Not just for the purists
While those who have entered the social media sphere with the hard sell or get rich quick schemes have been promptly shunned and the monetary gain, particularly of late, is becoming less and less. I come into social media marketing from a Sales background, but with a twist. For me it’s not necessarily about growing community and having a big love fest or about the hard sell. For me it’s more about generating top of mind awareness with my target audience and being their first call when they are ready to buy. So by many accounts, I am one of *those people* who are “ruining” social media. The point I would make to those purist who make their money from affiliate marketing initiatives and consulting retainers, is that from the moment we enter the conversation or community, we are 100% transparent. We share valuable free information such as: How You Can Use Twitter To Find Sales, How to Generate Leads with LinkedIn, and How to Create a High Converting Facebook Fan Page, that our prospects are searching for to help them solves their problems. From there, if the consumer needs further assistance, they are able to engage in a deeper conversation at their request. There is no bait and switch, there are no hidden motives. Just two parties having an honest conversation, and isn’t that what social media is all about?
Social Sales and Customer 2.0
During the last five years, the notion of social sales has changed dramatically with the adoption of Web 2.0 and social media. For starters, social media has greatly increased the scale and reach of the people with whom we maintain some degree of one-to-one contact and people we don’t know but whom we see as “people like me”, or in the case of B2B, “companies like mine”. Web 2.0 technologies have also changed the way in which we collaborate online, with most B2B buying decisions starting, progressing, and often even closing online without any face-to-face meetings.
The game change is significant for salespeople because they can no longer rely on just a good personality and goodwill to get the deal done. They need the entire company to hop to it—and deliver a consistent and personally excellent experience. And this must be the case throughout not just the transactions, but all interactions, regardless of whether it’s an in-person visit, a website visit, an email marketing campaign, or a mobile text message. It doesn’t matter.
Most sales people have not caught up with their customers’ use of social media and Web 2.0. Research just published by OgilvyOne shows that 61% of sales professionals state they believed that the selling process is changing faster than their own organizations are adapting to it.

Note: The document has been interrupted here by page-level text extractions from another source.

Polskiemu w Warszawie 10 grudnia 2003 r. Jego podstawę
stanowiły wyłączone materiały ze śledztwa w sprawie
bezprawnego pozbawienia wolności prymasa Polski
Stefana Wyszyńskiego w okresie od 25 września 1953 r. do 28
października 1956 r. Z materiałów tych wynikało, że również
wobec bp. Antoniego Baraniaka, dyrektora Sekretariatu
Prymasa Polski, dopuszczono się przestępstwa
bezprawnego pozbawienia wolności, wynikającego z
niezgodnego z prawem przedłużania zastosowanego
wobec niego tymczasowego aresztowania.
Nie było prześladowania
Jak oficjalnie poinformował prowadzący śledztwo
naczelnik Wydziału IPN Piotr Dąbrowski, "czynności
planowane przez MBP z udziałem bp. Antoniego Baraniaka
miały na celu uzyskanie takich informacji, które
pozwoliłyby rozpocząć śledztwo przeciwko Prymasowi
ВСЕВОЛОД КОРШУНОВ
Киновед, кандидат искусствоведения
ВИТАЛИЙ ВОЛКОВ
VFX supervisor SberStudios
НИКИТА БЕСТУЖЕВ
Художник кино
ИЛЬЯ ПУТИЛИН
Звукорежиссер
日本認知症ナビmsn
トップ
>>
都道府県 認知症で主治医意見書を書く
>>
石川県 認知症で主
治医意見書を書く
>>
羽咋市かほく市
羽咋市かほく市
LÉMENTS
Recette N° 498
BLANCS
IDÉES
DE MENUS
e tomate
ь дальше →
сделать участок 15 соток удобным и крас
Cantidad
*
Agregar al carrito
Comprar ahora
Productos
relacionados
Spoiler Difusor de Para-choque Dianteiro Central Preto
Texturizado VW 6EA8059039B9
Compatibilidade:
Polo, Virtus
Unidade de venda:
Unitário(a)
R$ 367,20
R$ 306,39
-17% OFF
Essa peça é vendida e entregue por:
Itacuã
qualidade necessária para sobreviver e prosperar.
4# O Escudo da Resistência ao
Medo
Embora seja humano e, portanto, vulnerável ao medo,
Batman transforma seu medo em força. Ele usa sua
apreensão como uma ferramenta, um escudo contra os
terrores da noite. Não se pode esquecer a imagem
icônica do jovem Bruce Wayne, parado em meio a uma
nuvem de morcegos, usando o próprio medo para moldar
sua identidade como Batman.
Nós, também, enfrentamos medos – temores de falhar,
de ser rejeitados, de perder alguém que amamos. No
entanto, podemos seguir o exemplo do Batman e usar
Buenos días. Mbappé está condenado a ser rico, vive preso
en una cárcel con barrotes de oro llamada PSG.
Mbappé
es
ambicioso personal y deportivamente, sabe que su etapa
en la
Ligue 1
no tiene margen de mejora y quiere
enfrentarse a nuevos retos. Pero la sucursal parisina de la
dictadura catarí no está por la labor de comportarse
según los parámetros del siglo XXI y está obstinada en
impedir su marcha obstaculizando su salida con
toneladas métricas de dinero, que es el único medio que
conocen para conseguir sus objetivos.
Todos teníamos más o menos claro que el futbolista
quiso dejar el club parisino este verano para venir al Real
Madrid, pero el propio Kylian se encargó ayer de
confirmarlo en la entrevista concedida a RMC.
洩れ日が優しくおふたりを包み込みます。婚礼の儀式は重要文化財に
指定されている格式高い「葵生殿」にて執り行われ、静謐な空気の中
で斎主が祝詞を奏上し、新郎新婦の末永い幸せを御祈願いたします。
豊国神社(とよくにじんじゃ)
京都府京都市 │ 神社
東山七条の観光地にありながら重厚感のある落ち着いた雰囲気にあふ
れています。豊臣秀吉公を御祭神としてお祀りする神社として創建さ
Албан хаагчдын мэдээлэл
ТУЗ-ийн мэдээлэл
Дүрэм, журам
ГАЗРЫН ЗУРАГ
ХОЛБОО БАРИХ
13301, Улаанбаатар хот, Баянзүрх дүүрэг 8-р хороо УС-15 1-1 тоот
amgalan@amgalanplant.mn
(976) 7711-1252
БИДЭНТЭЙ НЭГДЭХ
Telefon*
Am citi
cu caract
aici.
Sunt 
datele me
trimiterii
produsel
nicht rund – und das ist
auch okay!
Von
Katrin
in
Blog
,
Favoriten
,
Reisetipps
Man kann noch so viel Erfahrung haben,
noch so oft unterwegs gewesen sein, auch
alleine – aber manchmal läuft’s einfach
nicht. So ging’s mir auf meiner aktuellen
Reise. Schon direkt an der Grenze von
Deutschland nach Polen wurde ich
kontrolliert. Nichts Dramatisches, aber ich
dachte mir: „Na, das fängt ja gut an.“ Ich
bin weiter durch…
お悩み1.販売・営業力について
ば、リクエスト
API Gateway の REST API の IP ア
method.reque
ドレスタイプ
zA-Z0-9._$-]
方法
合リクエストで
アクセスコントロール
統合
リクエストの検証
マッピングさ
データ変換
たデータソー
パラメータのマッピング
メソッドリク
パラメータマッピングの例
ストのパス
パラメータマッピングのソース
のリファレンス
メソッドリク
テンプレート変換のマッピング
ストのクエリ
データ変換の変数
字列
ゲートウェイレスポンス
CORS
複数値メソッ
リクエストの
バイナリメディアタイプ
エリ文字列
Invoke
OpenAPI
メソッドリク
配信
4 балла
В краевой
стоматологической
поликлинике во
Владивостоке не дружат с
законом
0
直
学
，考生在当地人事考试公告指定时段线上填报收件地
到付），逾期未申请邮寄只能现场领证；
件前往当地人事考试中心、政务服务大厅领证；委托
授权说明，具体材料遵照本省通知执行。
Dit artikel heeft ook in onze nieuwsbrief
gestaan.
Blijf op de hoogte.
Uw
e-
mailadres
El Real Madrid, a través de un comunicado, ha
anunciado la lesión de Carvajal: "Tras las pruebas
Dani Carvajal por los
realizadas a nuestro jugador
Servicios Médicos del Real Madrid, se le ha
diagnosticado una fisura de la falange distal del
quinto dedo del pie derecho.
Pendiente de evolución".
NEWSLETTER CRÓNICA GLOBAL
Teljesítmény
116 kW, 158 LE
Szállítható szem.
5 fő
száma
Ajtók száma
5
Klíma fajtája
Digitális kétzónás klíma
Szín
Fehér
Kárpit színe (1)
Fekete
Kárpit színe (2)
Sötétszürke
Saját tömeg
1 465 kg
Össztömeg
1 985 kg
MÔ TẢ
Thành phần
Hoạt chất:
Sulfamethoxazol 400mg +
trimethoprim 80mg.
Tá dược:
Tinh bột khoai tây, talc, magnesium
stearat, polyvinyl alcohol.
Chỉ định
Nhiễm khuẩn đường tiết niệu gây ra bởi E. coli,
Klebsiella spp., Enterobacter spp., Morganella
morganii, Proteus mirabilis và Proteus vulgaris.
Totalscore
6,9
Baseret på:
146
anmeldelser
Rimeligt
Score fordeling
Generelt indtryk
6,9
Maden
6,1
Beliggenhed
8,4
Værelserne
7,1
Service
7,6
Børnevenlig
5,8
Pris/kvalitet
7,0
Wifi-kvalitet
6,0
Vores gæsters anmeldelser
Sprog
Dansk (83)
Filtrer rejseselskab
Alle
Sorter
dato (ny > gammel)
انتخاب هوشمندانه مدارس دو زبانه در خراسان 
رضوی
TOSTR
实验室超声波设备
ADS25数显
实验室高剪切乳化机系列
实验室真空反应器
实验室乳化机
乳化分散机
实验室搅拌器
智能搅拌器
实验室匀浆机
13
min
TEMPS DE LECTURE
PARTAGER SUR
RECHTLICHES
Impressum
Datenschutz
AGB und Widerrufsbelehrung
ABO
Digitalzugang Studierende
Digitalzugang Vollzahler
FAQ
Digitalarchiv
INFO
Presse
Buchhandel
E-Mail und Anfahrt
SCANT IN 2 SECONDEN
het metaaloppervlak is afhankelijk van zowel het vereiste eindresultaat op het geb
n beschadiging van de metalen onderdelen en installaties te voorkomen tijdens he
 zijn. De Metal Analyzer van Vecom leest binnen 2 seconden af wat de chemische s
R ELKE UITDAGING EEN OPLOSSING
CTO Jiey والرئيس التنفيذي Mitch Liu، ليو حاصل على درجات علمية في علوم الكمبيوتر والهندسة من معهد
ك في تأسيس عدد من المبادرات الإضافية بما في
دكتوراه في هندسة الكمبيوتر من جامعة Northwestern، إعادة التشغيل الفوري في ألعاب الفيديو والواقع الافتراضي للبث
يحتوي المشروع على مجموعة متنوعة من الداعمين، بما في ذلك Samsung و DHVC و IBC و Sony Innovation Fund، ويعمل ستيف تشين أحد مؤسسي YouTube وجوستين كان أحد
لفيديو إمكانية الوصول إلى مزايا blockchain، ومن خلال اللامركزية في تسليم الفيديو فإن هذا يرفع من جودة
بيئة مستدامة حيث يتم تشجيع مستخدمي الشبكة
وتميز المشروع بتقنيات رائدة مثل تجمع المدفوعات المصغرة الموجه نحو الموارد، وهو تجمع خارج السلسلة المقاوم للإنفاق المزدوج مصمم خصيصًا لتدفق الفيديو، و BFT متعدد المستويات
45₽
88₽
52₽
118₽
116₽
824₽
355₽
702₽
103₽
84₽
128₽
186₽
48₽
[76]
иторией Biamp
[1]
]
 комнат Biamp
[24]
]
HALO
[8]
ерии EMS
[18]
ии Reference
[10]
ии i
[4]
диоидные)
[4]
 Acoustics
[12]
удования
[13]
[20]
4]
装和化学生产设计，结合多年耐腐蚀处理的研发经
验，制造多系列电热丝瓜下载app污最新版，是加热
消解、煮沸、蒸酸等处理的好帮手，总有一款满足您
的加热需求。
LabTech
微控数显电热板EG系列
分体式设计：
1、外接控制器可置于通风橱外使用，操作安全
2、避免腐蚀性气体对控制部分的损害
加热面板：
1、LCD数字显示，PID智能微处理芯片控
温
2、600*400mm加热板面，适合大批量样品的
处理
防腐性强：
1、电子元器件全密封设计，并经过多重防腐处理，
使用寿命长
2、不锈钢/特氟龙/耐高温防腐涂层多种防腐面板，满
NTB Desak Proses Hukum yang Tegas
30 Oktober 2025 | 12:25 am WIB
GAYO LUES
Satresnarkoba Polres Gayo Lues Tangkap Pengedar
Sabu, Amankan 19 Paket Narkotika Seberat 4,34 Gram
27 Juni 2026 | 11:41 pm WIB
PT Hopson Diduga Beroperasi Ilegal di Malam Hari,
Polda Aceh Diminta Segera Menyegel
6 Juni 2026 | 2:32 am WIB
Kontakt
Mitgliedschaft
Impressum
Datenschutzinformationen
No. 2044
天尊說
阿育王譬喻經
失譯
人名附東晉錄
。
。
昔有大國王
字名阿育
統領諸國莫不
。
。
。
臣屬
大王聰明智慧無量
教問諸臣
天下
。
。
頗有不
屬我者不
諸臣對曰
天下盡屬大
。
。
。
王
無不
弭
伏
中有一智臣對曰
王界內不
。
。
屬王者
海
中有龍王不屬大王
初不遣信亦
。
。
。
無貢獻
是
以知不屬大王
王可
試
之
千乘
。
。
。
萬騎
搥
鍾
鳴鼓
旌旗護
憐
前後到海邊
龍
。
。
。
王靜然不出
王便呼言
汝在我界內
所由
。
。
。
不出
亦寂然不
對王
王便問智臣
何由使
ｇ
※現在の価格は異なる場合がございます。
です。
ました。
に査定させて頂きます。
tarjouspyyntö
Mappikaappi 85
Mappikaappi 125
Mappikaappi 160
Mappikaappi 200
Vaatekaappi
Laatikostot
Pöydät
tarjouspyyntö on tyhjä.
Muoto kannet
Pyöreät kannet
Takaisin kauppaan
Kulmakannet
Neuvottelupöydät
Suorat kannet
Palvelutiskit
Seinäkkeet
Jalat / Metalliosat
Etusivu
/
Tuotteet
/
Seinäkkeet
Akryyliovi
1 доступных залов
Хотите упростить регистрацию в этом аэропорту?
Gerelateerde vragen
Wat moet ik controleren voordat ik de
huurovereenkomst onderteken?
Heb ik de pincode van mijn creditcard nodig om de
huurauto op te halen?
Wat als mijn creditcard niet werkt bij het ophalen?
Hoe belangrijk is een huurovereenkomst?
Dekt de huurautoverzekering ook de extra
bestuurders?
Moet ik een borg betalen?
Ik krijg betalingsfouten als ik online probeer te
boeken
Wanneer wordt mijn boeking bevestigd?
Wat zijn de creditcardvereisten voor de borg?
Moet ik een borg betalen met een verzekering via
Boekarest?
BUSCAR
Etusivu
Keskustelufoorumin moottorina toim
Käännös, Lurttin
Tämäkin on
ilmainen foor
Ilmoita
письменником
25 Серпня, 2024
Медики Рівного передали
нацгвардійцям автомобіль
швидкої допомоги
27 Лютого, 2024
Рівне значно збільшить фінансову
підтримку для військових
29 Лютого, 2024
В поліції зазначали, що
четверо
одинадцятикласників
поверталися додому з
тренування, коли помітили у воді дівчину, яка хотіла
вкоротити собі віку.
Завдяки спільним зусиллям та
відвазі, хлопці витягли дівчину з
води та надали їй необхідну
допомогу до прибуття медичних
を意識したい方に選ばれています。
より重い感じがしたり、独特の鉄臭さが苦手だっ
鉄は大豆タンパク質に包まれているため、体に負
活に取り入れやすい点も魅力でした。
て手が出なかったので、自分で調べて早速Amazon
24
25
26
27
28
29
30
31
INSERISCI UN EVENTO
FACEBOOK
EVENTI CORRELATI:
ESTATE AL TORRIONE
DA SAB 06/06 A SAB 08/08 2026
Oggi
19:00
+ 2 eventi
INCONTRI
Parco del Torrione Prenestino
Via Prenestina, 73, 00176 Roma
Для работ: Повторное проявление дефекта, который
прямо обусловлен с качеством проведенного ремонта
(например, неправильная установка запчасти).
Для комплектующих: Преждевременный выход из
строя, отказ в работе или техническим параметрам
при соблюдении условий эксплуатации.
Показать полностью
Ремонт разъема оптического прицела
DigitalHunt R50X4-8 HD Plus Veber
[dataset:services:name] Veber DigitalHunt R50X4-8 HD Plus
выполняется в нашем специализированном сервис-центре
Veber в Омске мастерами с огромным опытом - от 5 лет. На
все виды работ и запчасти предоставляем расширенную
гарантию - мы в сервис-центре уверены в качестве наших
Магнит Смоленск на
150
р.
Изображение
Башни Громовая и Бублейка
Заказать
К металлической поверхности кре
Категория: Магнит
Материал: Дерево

While sales remains a relationship-driven business, the power of “who you know” is trumped by “what you know about who you know.” The new social customer is demanding relevance from sales people, expecting them to know about them, their companies, and their needs before engaging. This has heightened the need for comprehensive sales intelligence that brings together both traditional data and social media. It is imperative that sales professionals leverage the social web to actively listen, engage, and add value to the customer conversation. Your customer expects you to know at least as much about them as they do/know about you.
So instead of thinking about how sales is killing social media, I would argue that today’s young social networkers are tomorrow’s salespeople. They have learned to leverage social media and will continue to rely on this way of communicating throughout their careers. It’s this new salesperson and sales organizations that realizes that the collective value that social networking provides as “social capital” is almost as important as the intellectual capital of the company.